King Taco was founded in 1974 by Raul Martínez, Sr., who operated a mobile lunch wagon out of a converted ice cream truck. Within six months, he opened the first of the chain's restaurants in Cypress Park. He opened the second King Taco somewhere in East Los Angeles, which at 4000 sqft is the flagship restaurant. Other locations soon followed, opening every other year in Commerce, Baldwin Park, El Monte and other East Los Angeles sites. By 1995, Martinez had established fourteen restaurants grossing over $21 million.

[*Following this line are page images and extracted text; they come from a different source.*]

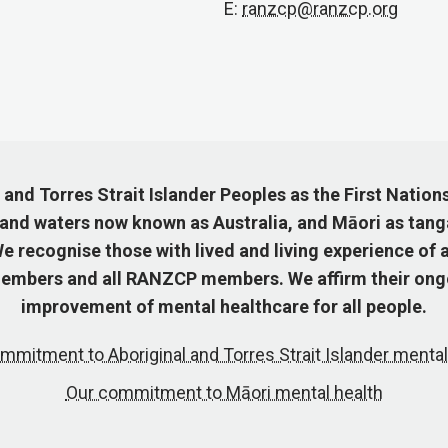
E:
ranzcp@ranzcp.org
nd Torres Strait Islander Peoples as the First Nation
 and waters now known as Australia, and Māori as tang
 recognise those with lived and living experience of a
mbers and all RANZCP members. We affirm their ongo
improvement of mental healthcare for all people.
mmitment to Aboriginal and Torres Strait Islander mental
Our commitment to Māori mental health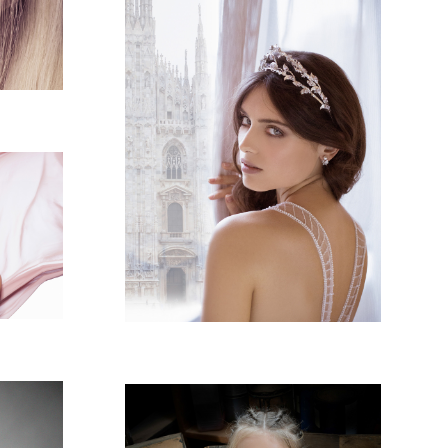
LAISHA MAGAZINE -
MILANO
HA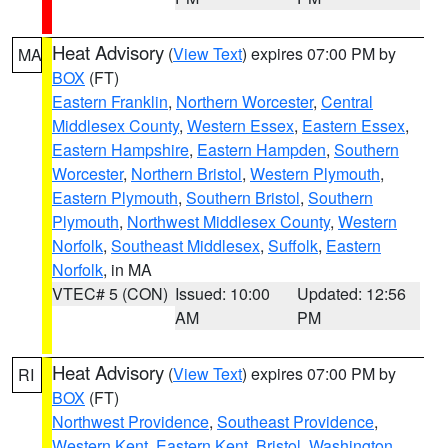
Heat Advisory
(
View Text
) expires 07:00 PM by
MA
BOX
(FT)
Eastern Franklin
,
Northern Worcester
,
Central
Middlesex County
,
Western Essex
,
Eastern Essex
,
Eastern Hampshire
,
Eastern Hampden
,
Southern
Worcester
,
Northern Bristol
,
Western Plymouth
,
Eastern Plymouth
,
Southern Bristol
,
Southern
Plymouth
,
Northwest Middlesex County
,
Western
Norfolk
,
Southeast Middlesex
,
Suffolk
,
Eastern
Norfolk
, in MA
VTEC# 5 (CON)
Issued: 10:00
Updated: 12:56
AM
PM
Heat Advisory
(
View Text
) expires 07:00 PM by
RI
BOX
(FT)
Northwest Providence
,
Southeast Providence
,
Western Kent
,
Eastern Kent
,
Bristol
,
Washington
,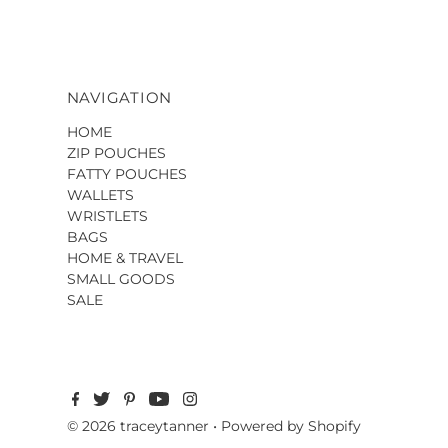
NAVIGATION
HOME
ZIP POUCHES
FATTY POUCHES
WALLETS
WRISTLETS
BAGS
HOME & TRAVEL
SMALL GOODS
SALE
© 2026 traceytanner
•
Powered by Shopify
$349.00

As of August 6, 2015, a grand opening was held at the new location in the heart of the city of Glendale, California, bringing the total to 23 restaurants that are now located throughout Los Angeles County and San Bernardino County. New restaurants have recently opened in Old Town Pasadena and Long Beach, which are among the few King Taco restaurants not located in a predominantly Mexican American neighborhood. The company has contributed to urban revitalization through the retrofitting of vacant commercial buildings for its restaurants. Additionally, King Taco has expanded into the Inland Empire, with restaurants in Ontario, California, and Fontana, California.

Company founder Raul Martinez Sr. died on December 3, 2013, at the age of 71 while visiting family in Mexico City.

==Sponsorships==
In 2003, King Taco was the sponsor of the Champ Car season finale at the California Speedway. Called the King Taco 500, the race was eventually canceled as a result of the forest fires that devastated the Southern California area at the time.

For the 2019 Acura Grand Prix of Long Beach, King Taco was the primary sponsor on the Harding Steinbrenner #88 Honda/Dallara IR-18 IndyCar driven by rookie Colton Herta.

==Legal matters==
King Taco Restaurant, Inc. filed a trademark infringement lawsuit against King Taco Express, Inc., Emmanuel Luna, and Sol Celene Rojas in the United States District Court for the District of Nevada in March 2008. King Taco Restaurant, Inc. won the lawsuit.